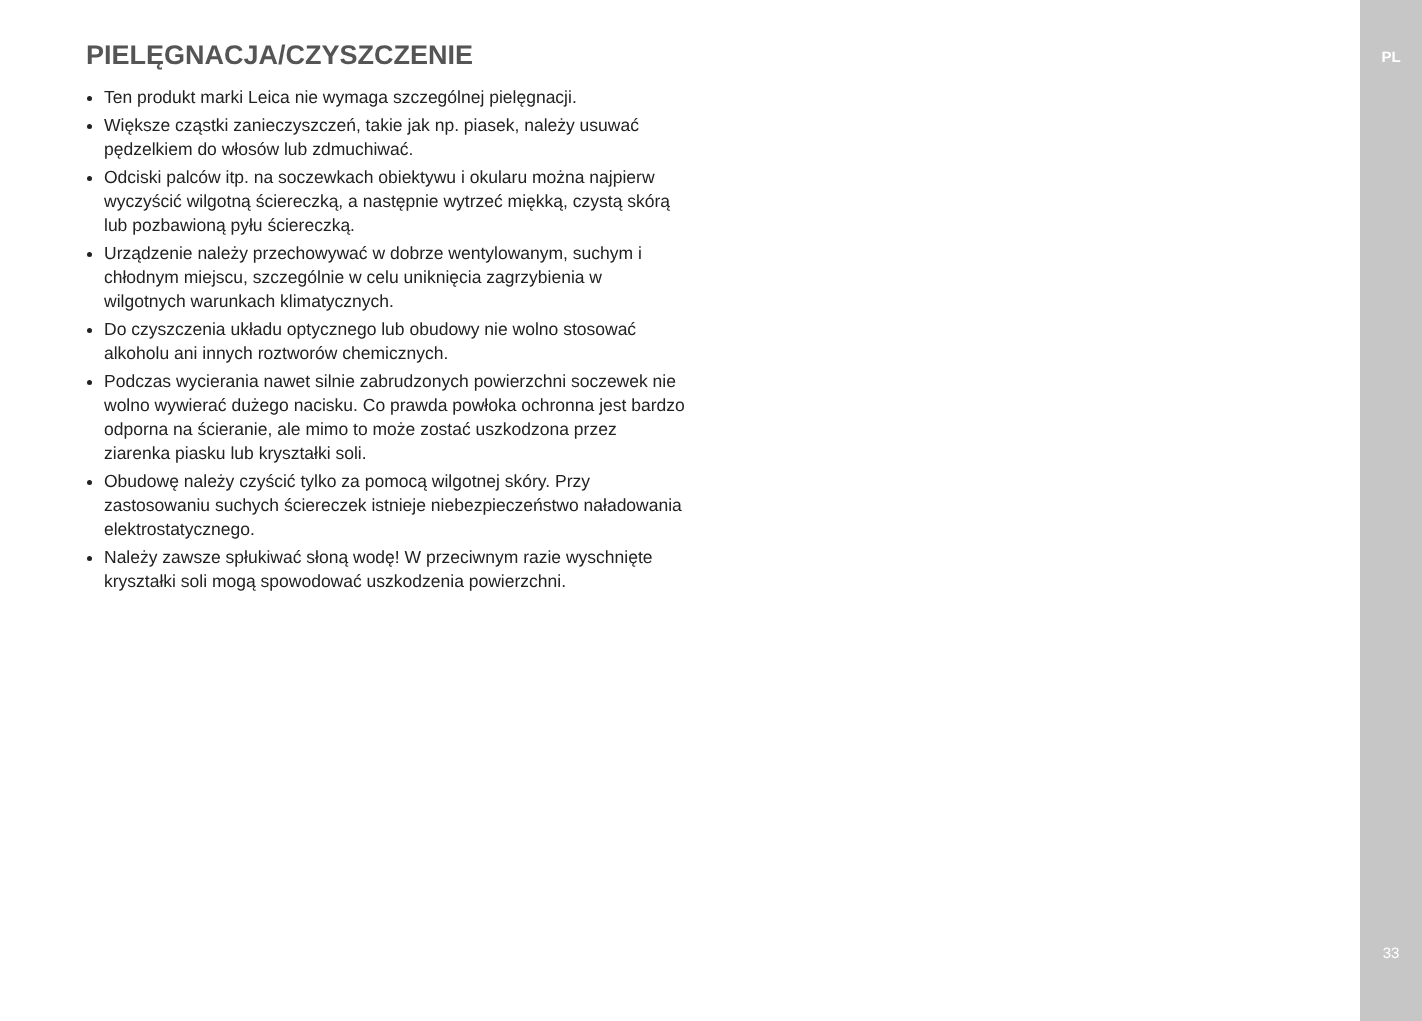PIELĘGNACJA/CZYSZCZENIE
Ten produkt marki Leica nie wymaga szczególnej pielęgnacji.
Większe cząstki zanieczyszczeń, takie jak np. piasek, należy usuwać pędzelkiem do włosów lub zdmuchiwać.
Odciski palców itp. na soczewkach obiektywu i okularu można najpierw wyczyścić wilgotną ściereczką, a następnie wytrzeć miękką, czystą skórą lub pozbawioną pyłu ściereczką.
Urządzenie należy przechowywać w dobrze wentylowanym, suchym i chłodnym miejscu, szczególnie w celu uniknięcia zagrzybienia w wilgotnych warunkach klimatycznych.
Do czyszczenia układu optycznego lub obudowy nie wolno stosować alkoholu ani innych roztworów chemicznych.
Podczas wycierania nawet silnie zabrudzonych powierzchni soczewek nie wolno wywierać dużego nacisku. Co prawda powłoka ochronna jest bardzo odporna na ścieranie, ale mimo to może zostać uszkodzona przez ziarenka piasku lub kryształki soli.
Obudowę należy czyścić tylko za pomocą wilgotnej skóry. Przy zastosowaniu suchych ściereczek istnieje niebezpieczeństwo naładowania elektrostatycznego.
Należy zawsze spłukiwać słoną wodę! W przeciwnym razie wyschnięte kryształki soli mogą spowodować uszkodzenia powierzchni.
PL
33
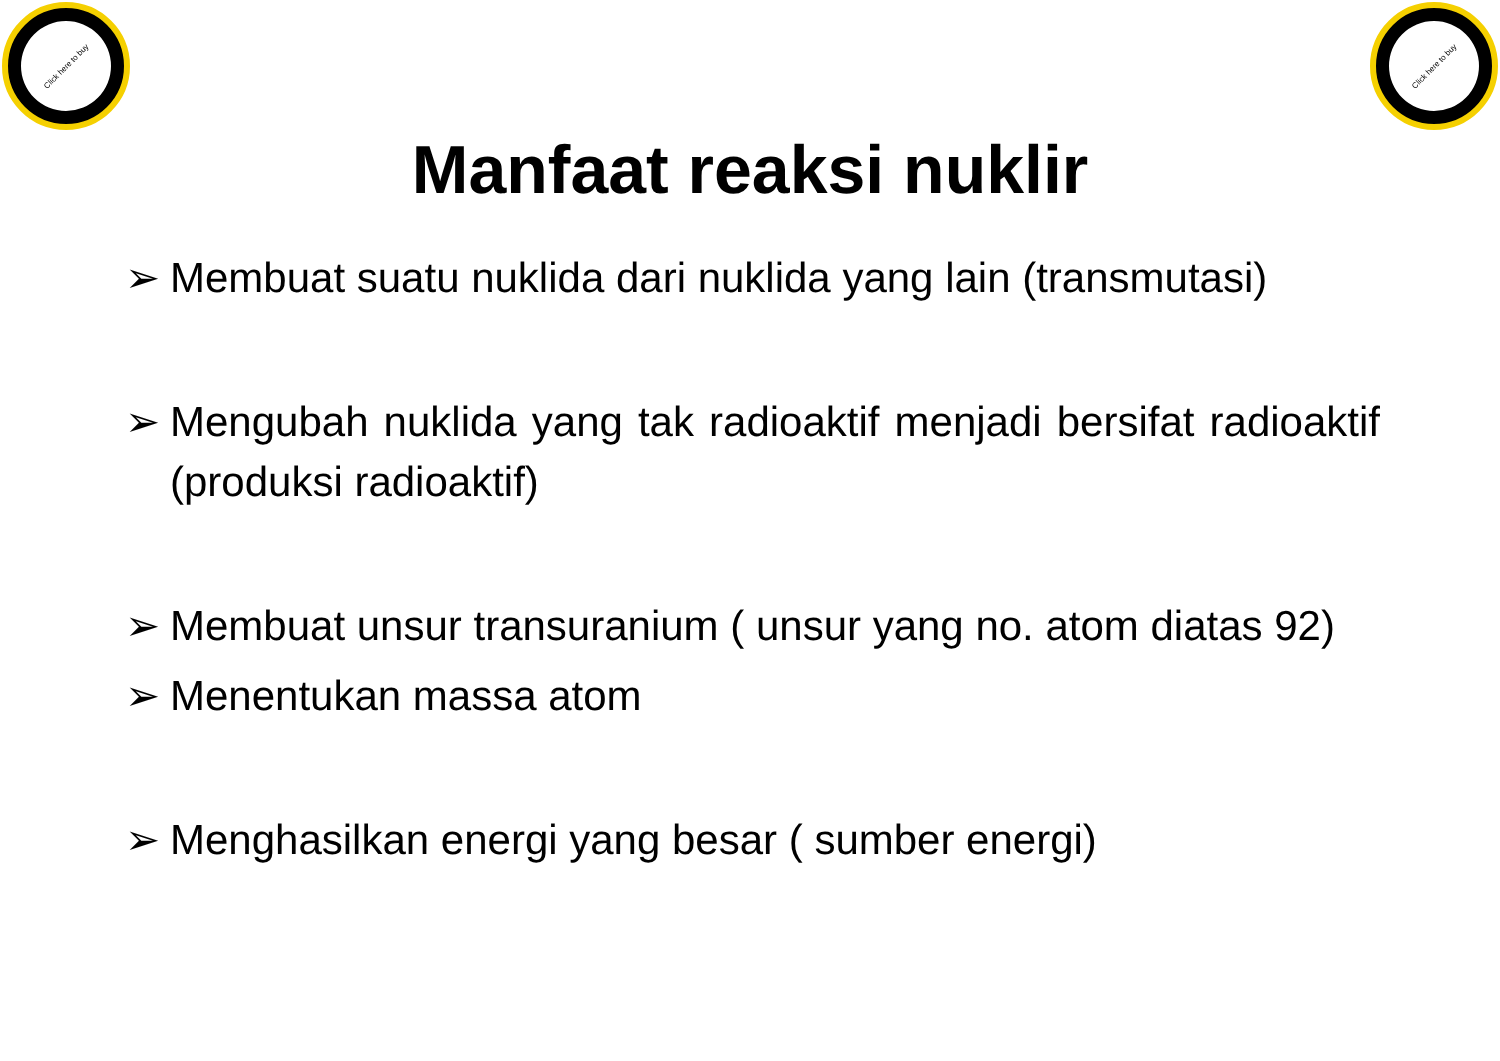Click here to buy Click here to buy
Manfaat reaksi nuklir
➢ Membuat suatu nuklida dari nuklida yang lain (transmutasi)
➢ Mengubah nuklida yang tak radioaktif menjadi bersifat radioaktif (produksi radioaktif)
➢ Membuat unsur transuranium ( unsur yang no. atom diatas 92)
➢ Menentukan massa atom
➢ Menghasilkan energi yang besar ( sumber energi)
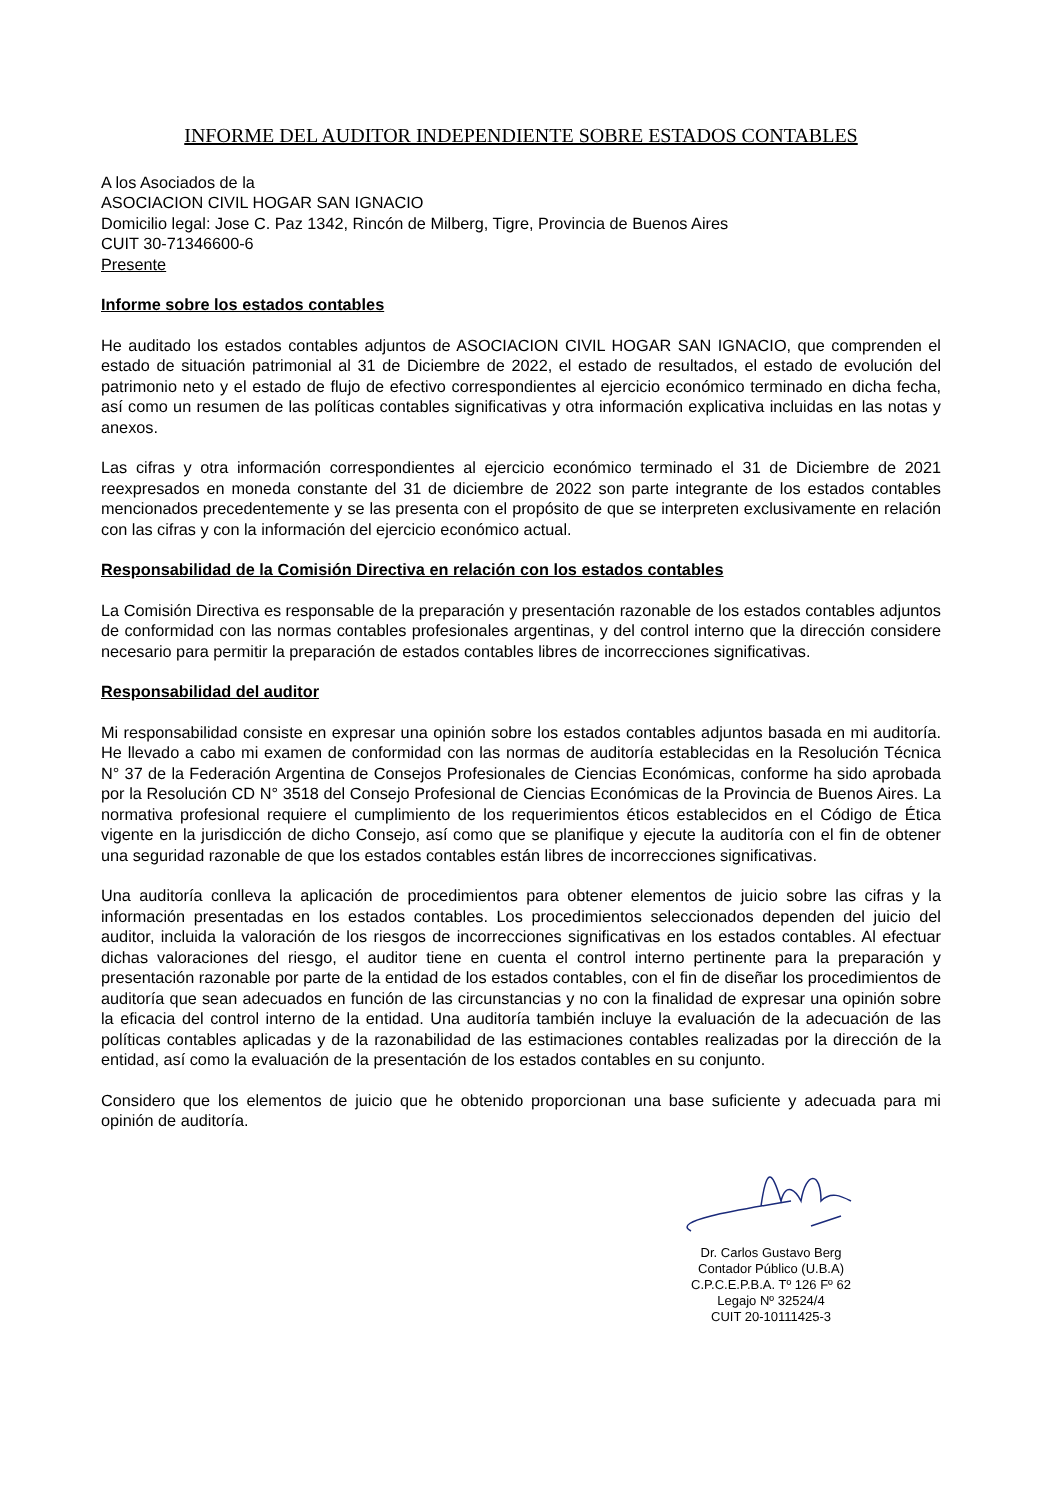INFORME DEL AUDITOR INDEPENDIENTE SOBRE ESTADOS CONTABLES
A los Asociados de la
ASOCIACION CIVIL HOGAR SAN IGNACIO
Domicilio legal: Jose C. Paz 1342, Rincón de Milberg, Tigre, Provincia de Buenos Aires
CUIT 30-71346600-6
Presente
Informe sobre los estados contables
He auditado los estados contables adjuntos de ASOCIACION CIVIL HOGAR SAN IGNACIO, que comprenden el estado de situación patrimonial al 31 de Diciembre de 2022, el estado de resultados, el estado de evolución del patrimonio neto y el estado de flujo de efectivo correspondientes al ejercicio económico terminado en dicha fecha, así como un resumen de las políticas contables significativas y otra información explicativa incluidas en las notas y anexos.
Las cifras y otra información correspondientes al ejercicio económico terminado el 31 de Diciembre de 2021 reexpresados en moneda constante del 31 de diciembre de 2022 son parte integrante de los estados contables mencionados precedentemente y se las presenta con el propósito de que se interpreten exclusivamente en relación con las cifras y con la información del ejercicio económico actual.
Responsabilidad de la Comisión Directiva en relación con los estados contables
La Comisión Directiva es responsable de la preparación y presentación razonable de los estados contables adjuntos de conformidad con las normas contables profesionales argentinas, y del control interno que la dirección considere necesario para permitir la preparación de estados contables libres de incorrecciones significativas.
Responsabilidad del auditor
Mi responsabilidad consiste en expresar una opinión sobre los estados contables adjuntos basada en mi auditoría. He llevado a cabo mi examen de conformidad con las normas de auditoría establecidas en la Resolución Técnica N° 37 de la Federación Argentina de Consejos Profesionales de Ciencias Económicas, conforme ha sido aprobada por la Resolución CD N° 3518 del Consejo Profesional de Ciencias Económicas de la Provincia de Buenos Aires. La normativa profesional requiere el cumplimiento de los requerimientos éticos establecidos en el Código de Ética vigente en la jurisdicción de dicho Consejo, así como que se planifique y ejecute la auditoría con el fin de obtener una seguridad razonable de que los estados contables están libres de incorrecciones significativas.
Una auditoría conlleva la aplicación de procedimientos para obtener elementos de juicio sobre las cifras y la información presentadas en los estados contables. Los procedimientos seleccionados dependen del juicio del auditor, incluida la valoración de los riesgos de incorrecciones significativas en los estados contables. Al efectuar dichas valoraciones del riesgo, el auditor tiene en cuenta el control interno pertinente para la preparación y presentación razonable por parte de la entidad de los estados contables, con el fin de diseñar los procedimientos de auditoría que sean adecuados en función de las circunstancias y no con la finalidad de expresar una opinión sobre la eficacia del control interno de la entidad. Una auditoría también incluye la evaluación de la adecuación de las políticas contables aplicadas y de la razonabilidad de las estimaciones contables realizadas por la dirección de la entidad, así como la evaluación de la presentación de los estados contables en su conjunto.
Considero que los elementos de juicio que he obtenido proporcionan una base suficiente y adecuada para mi opinión de auditoría.
Dr. Carlos Gustavo Berg
Contador Público (U.B.A)
C.P.C.E.P.B.A. Tº 126 Fº 62
Legajo Nº 32524/4
CUIT 20-10111425-3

══════════════════════════════

Copy every record exactly, but skip the pictures.

PIELĘGNACJA/CZYSZCZENIE
Ten produkt marki Leica nie wymaga szczególnej pielęgnacji.
Większe cząstki zanieczyszczeń, takie jak np. piasek, należy usuwać pędzelkiem do włosów lub zdmuchiwać.
Odciski palców itp. na soczewkach obiektywu i okularu można najpierw wyczyścić wilgotną ściereczką, a następnie wytrzeć miękką, czystą skórą lub pozbawioną pyłu ściereczką.
Urządzenie należy przechowywać w dobrze wentylowanym, suchym i chłodnym miejscu, szczególnie w celu uniknięcia zagrzybienia w wilgotnych warunkach klimatycznych.
Do czyszczenia układu optycznego lub obudowy nie wolno stosować alkoholu ani innych roztworów chemicznych.
Podczas wycierania nawet silnie zabrudzonych powierzchni soczewek nie wolno wywierać dużego nacisku. Co prawda powłoka ochronna jest bardzo odporna na ścieranie, ale mimo to może zostać uszkodzona przez ziarenka piasku lub kryształki soli.
Obudowę należy czyścić tylko za pomocą wilgotnej skóry. Przy zastosowaniu suchych ściereczek istnieje niebezpieczeństwo naładowania elektrostatycznego.
Należy zawsze spłukiwać słoną wodę! W przeciwnym razie wyschnięte kryształki soli mogą spowodować uszkodzenia powierzchni.
PL
33
Click here to buy Click here to buy
Manfaat reaksi nuklir
➢ Membuat suatu nuklida dari nuklida yang lain (transmutasi)
➢ Mengubah nuklida yang tak radioaktif menjadi bersifat radioaktif (produksi radioaktif)
➢ Membuat unsur transuranium ( unsur yang no. atom diatas 92)
➢ Menentukan massa atom
➢ Menghasilkan energi yang besar ( sumber energi)
INFORME DEL AUDITOR INDEPENDIENTE SOBRE ESTADOS CONTABLES
A los Asociados de la
ASOCIACION CIVIL HOGAR SAN IGNACIO
Domicilio legal: Jose C. Paz 1342, Rincón de Milberg, Tigre, Provincia de Buenos Aires
CUIT 30-71346600-6
Presente
Informe sobre los estados contables
He auditado los estados contables adjuntos de ASOCIACION CIVIL HOGAR SAN IGNACIO, que comprenden el estado de situación patrimonial al 31 de Diciembre de 2022, el estado de resultados, el estado de evolución del patrimonio neto y el estado de flujo de efectivo correspondientes al ejercicio económico terminado en dicha fecha, así como un resumen de las políticas contables significativas y otra información explicativa incluidas en las notas y anexos.
Las cifras y otra información correspondientes al ejercicio económico terminado el 31 de Diciembre de 2021 reexpresados en moneda constante del 31 de diciembre de 2022 son parte integrante de los estados contables mencionados precedentemente y se las presenta con el propósito de que se interpreten exclusivamente en relación con las cifras y con la información del ejercicio económico actual.
Responsabilidad de la Comisión Directiva en relación con los estados contables
La Comisión Directiva es responsable de la preparación y presentación razonable de los estados contables adjuntos de conformidad con las normas contables profesionales argentinas, y del control interno que la dirección considere necesario para permitir la preparación de estados contables libres de incorrecciones significativas.
Responsabilidad del auditor
Mi responsabilidad consiste en expresar una opinión sobre los estados contables adjuntos basada en mi auditoría. He llevado a cabo mi examen de conformidad con las normas de auditoría establecidas en la Resolución Técnica N° 37 de la Federación Argentina de Consejos Profesionales de Ciencias Económicas, conforme ha sido aprobada por la Resolución CD N° 3518 del Consejo Profesional de Ciencias Económicas de la Provincia de Buenos Aires. La normativa profesional requiere el cumplimiento de los requerimientos éticos establecidos en el Código de Ética vigente en la jurisdicción de dicho Consejo, así como que se planifique y ejecute la auditoría con el fin de obtener una seguridad razonable de que los estados contables están libres de incorrecciones significativas.
Una auditoría conlleva la aplicación de procedimientos para obtener elementos de juicio sobre las cifras y la información presentadas en los estados contables. Los procedimientos seleccionados dependen del juicio del auditor, incluida la valoración de los riesgos de incorrecciones significativas en los estados contables. Al efectuar dichas valoraciones del riesgo, el auditor tiene en cuenta el control interno pertinente para la preparación y presentación razonable por parte de la entidad de los estados contables, con el fin de diseñar los procedimientos de auditoría que sean adecuados en función de las circunstancias y no con la finalidad de expresar una opinión sobre la eficacia del control interno de la entidad. Una auditoría también incluye la evaluación de la adecuación de las políticas contables aplicadas y de la razonabilidad de las estimaciones contables realizadas por la dirección de la entidad, así como la evaluación de la presentación de los estados contables en su conjunto.
Considero que los elementos de juicio que he obtenido proporcionan una base suficiente y adecuada para mi opinión de auditoría.
Dr. Carlos Gustavo Berg
Contador Público (U.B.A)
C.P.C.E.P.B.A. Tº 126 Fº 62
Legajo Nº 32524/4
CUIT 20-10111425-3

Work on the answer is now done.